Com’è cambiato il basket, a livello dirigenziale, da quando hai iniziato la tua carriera?
«La categoria dei dirigenti sportivi è diventata, agli occhi di molti presidenti, solo uno spreco di soldi. Quel tipo di presidente di solito poi il mercato lo fa lui, magari affidandosi in tutto e per tutto a un procuratore. Gli allenatori non vedono l’ora di avere il doppio incarico, non capendo che poi, durante l’anno, è importante il confronto quotidiano con un altro professionista, e che non sempre deve essere la stessa voce ad avere un dialogo con l’atleta. Molti, infine, passano da un anno all'altro da fare il coach a fare il general manager in un altra società, per poi magari tornare ancora ad allenare. Purtroppo, però, tutte queste storture sono anche colpa nostra, visto che non abbiamo un albo e chiunque si alza la mattina si mette a fare il dirigente. Siamo l’unica categoria che non ha un esame da superare per svolgere questa professione, ma credo che ormai sia troppo tardi per trovare una soluzione».

Sei andato a Cantù, dove c’è un patron “difficile” da prendere. La cosa ti intimorisce?
«So benissimo cosa mi aspetta, ma non ho paura di questo. Poi le persone devi sempre prima conoscerle, per dare giudizi definitivi».

Come ti stai trovando in questo primo periodo con la proprietà?
«Bene. La Presidentessa vive quotidianamente la vita del Club, mentre con il Proprietario fino a ora ho avuto solo contatti telefonici. Mi sento coinvolto e quindi per ora direi tutto ok, considerato che sono arrivato da solo due settimane».

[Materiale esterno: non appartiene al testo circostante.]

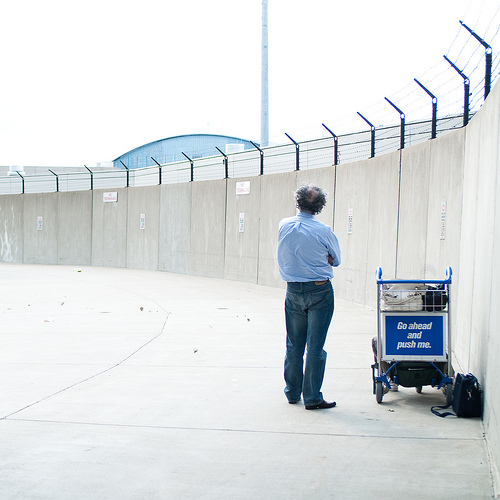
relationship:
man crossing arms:
[276, 187, 340, 409] [323, 229, 341, 269]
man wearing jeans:
[276, 187, 340, 409] [279, 283, 337, 404]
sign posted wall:
[102, 190, 118, 202] [7, 182, 209, 264]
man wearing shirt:
[276, 187, 340, 409] [249, 212, 360, 285]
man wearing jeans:
[276, 187, 340, 409] [282, 283, 333, 406]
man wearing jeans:
[276, 187, 340, 409] [279, 275, 339, 408]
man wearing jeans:
[269, 179, 344, 414] [272, 275, 339, 408]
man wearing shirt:
[269, 179, 344, 414] [273, 214, 341, 284]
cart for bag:
[371, 265, 456, 404] [431, 372, 483, 418]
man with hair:
[276, 187, 340, 409] [287, 181, 337, 216]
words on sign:
[393, 320, 435, 350] [381, 312, 453, 362]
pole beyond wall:
[260, 0, 269, 147] [1, 79, 498, 498]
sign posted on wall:
[229, 176, 253, 195] [1, 79, 498, 498]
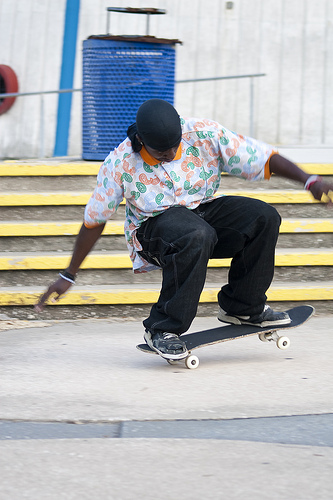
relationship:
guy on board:
[35, 98, 333, 362] [134, 302, 320, 352]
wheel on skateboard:
[275, 336, 291, 353] [138, 291, 314, 358]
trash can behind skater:
[81, 32, 182, 163] [88, 114, 295, 303]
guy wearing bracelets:
[35, 98, 333, 362] [51, 263, 92, 293]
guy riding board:
[35, 98, 333, 362] [134, 302, 316, 368]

La cosa più bella di tornare a lavorare nel basket della massima serie?
«È inutile dire bugie: per tanti aspetti, la Serie A è ancora molto avanti rispetto agli altri campionati. E, naturalmente, non mi riferisco solamente alla qualità dei giocatori».

L’obiettivo di Cantù?
«Dal punto di vista sportivo, lo scorso campionato Cantù è arrivato al 14° posto. Credo che una piazza come questa debba obbligatoriamente almeno partecipare ai playoff ogni stagione. Dal punto di vista organizzativo, ripristinare modalità, strategie e metodi lavorativi che, per una serie di motivi, negli ultimi tempi si erano persi».

Il tuo obiettivo?
«Ogni giorno entro in sede e sento il “peso” della storia di Cantù. Vedi foto di grandi giocatori, allenatori ed è un peso che ti mette con le spalle al muro. Quindi ho un unico obiettivo: lavorare al massimo quotidianamente,  per la Società che mi ha dato fiducia e per il mio futuro».